Tinker Tailor Soldier Spy by John le Carré

‘I asked whether “lateralism” was a word to you.’

‘It most certainly is not.’

‘It’s the “in” doctrine. We used to go up and down. Now we go along.’

‘What’s that supposed to mean?’

‘In your day the Circus ran itself by regions. Africa, satellites, Russia, China, South East Asia, you name it; each region was commanded by its own juju man, Control sat in heaven and held the strings. Remember?’

‘It strikes a distant chord.’

‘Well today everything operational is under one hat. It’s called London Station. Regions are out, lateralism is in. Bill Haydon’s Commander London Station, Roy Bland’s his number two, Toby Esterhase runs between them like a poodle. They’re a service within a service. They share their own secrets and don’t mix with the proles. It makes us more secure.’

‘It sounds a very good idea,’ said Smiley, studiously ignoring the innuendo.

As the memories once more began seething upward into his conscious mind, an extraordinary feeling passed over him: that he was living the day twice, first with Martindale in the club, now again with Guillam in a dream. They passed a plantation of young pine trees. The moonlight lay in strips between them.

Smiley began, ‘Is there any word of-‘ Then he asked, in a more tentative tone, ‘What’s the news of Ellis?’

‘In quarantine,’ said Guillam tersely.

‘Oh I’m sure. Of course. I don’t mean to pry. Merely, can he get around and so on? He did recover; he can walk? Backs can be terribly tricky, I understand.’

‘The word says he manages pretty well. How’s Ann, I didn’t ask.’

‘Fine. Just fine.’

It was pitch dark inside the car. They had turned off the road and were passing over gravel. Black walls of foliage rose to either side, lights appeared, then a high porch, and the steepled outline of a rambling house lifted above the tree-tops. The rain had stopped, but as Smiley stepped into the fresh air he heard all round him the restless ticking of wet leaves.

Yes, he thought, it was raining when I came here before; when the name Jim Ellis was headline news.

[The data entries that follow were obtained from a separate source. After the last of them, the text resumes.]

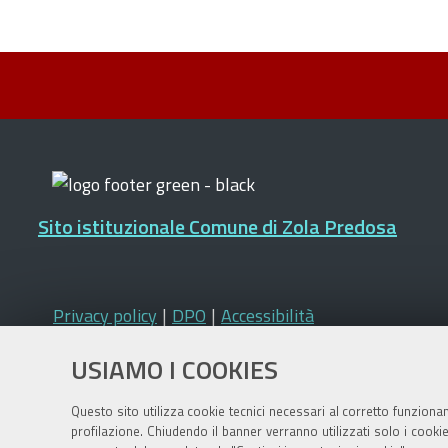
Sito istituzionale Comune di Zola Predosa
Privacy policy
|
DPO
|
Accessibilità
USIAMO I COOKIES
Questo sito utilizza cookie tecnici necessari al corretto funziona
profilazione. Chiudendo il banner verranno utilizzati solo i cook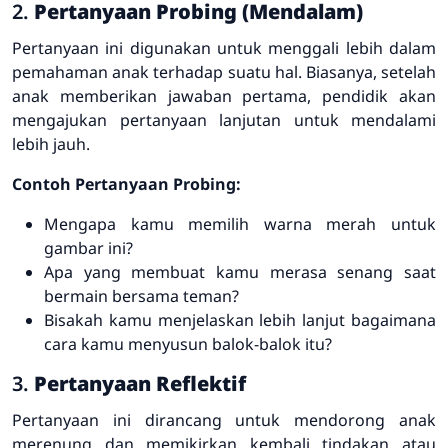
2.
Pertanyaan Probing (Mendalam)
Pertanyaan ini digunakan untuk menggali lebih dalam
pemahaman anak terhadap suatu hal. Biasanya, setelah
anak memberikan jawaban pertama, pendidik akan
mengajukan pertanyaan lanjutan untuk mendalami
lebih jauh.
Contoh Pertanyaan Probing:
Mengapa kamu memilih warna merah untuk
gambar ini?
Apa yang membuat kamu merasa senang saat
bermain bersama teman?
Bisakah kamu menjelaskan lebih lanjut bagaimana
cara kamu menyusun balok-balok itu?
3.
Pertanyaan Reflektif
Pertanyaan ini dirancang untuk mendorong anak
merenung dan memikirkan kembali tindakan atau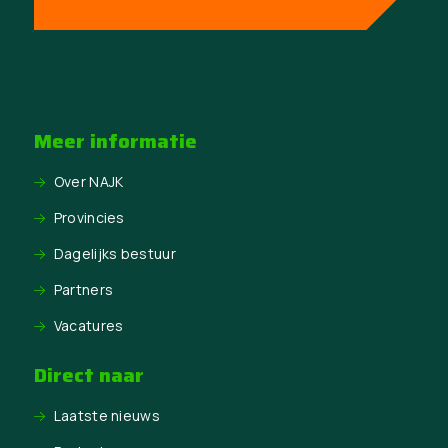
Meer informatie
Over NAJK
Provincies
Dagelijks bestuur
Partners
Vacatures
Direct naar
Laatste nieuws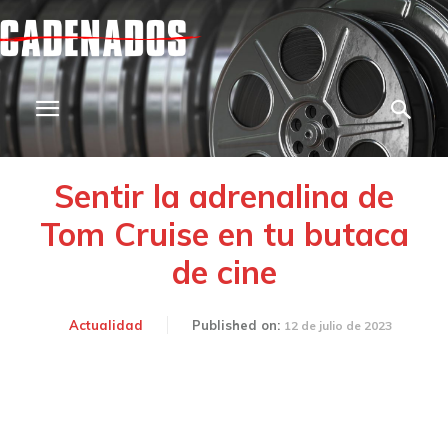
Sentir la adrenalina de
Tom Cruise en tu butaca
de cine
Actualidad
Published on:
12 de julio de 2023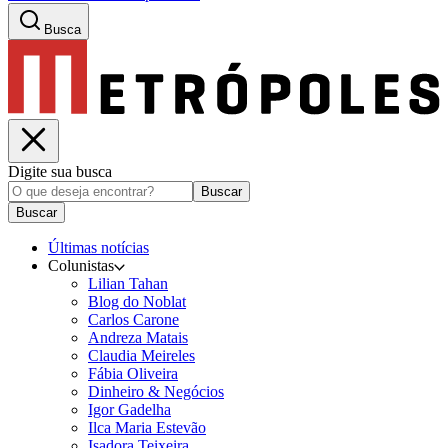
Busca
Digite sua busca
Buscar
Buscar
Últimas notícias
Colunistas
Lilian Tahan
Blog do Noblat
Carlos Carone
Andreza Matais
Claudia Meireles
Fábia Oliveira
Dinheiro & Negócios
Igor Gadelha
Ilca Maria Estevão
Isadora Teixeira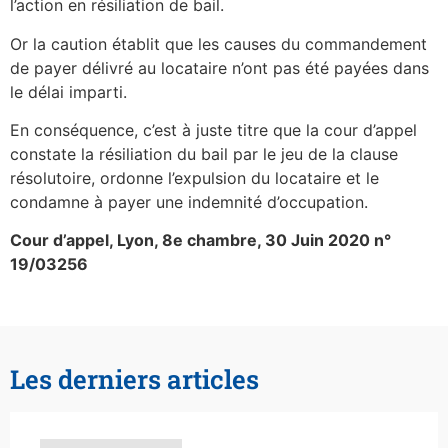
l’action en résiliation de bail.
Or la caution établit que les causes du commandement
de payer délivré au locataire n’ont pas été payées dans
le délai imparti.
En conséquence, c’est à juste titre que la cour d’appel
constate la résiliation du bail par le jeu de la clause
résolutoire, ordonne l’expulsion du locataire et le
condamne à payer une indemnité d’occupation.
Cour d’appel, Lyon, 8e chambre, 30 Juin 2020 n°
19/03256
Les derniers articles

They had washed and in the lofty cloakroom inspected Lacon’s climbing kit mawkishly dumped on the Sheraton chest of drawers. Now they sat in a half circle facing one empty chair. It was the ugliest house for miles around and Lacon had picked it up for a song. ‘A Berkshire Camelot,’ he had once called it, explaining it away to Smiley, ‘built by a teetotal millionaire.’ The drawing room was a great hall with stained-glass windows twenty feet high and a pine gallery over the entrance. Smiley counted off the familiar things: an upright piano littered with musical scores, old portraits of clerics in gowns, a wad of printed invitations. He looked for the Cambridge University oar and found it slung over the fireplace. The same fire was burning, too mean for the enormous grate. An air of need prevailing over wealth.

‘Are you enjoying retirement, George?’ Lacon asked, as if blurting into the ear trumpet of a deaf aunt. ‘You don’t miss the warmth of human contact? I rather would, I think. One’s work, one’s old buddies.’

He was a string bean of a man, graceless and boyish: church and spy establishment, said Haydon, the Circus wit. His father was a dignitary of the Scottish church and his mother something noble. Occasionally the smarter Sundays wrote about him, calling him ‘new-style’ because he was young. The skin of his face was clawed from hasty shaving.

‘Oh I think I manage very well really, thank you,’ said Smiley politely. And to draw it out: ‘Yes. Yes, I’m sure I do. And you? All goes well with you?’

‘No big changes, no. All very smooth. Charlotte got her scholarship to Roedean, which was nice.’

‘Oh good.’

‘And your wife, she’s in the pink and so on?’

His expressions were also boyish.

‘Very bonny, thank you,’ said Smiley, trying gallantly to respond in kind.

They were watching the double doors. From far off they heard the jangle of footsteps on a ceramic floor. Smiley guessed two people, both men. The doors opened and a tall figure appeared half in silhouette. For the fraction of a moment Smiley glimpsed a second man behind him, dark, small and attentive; but only the one man stepped into the room before the doors were closed by unseen hands.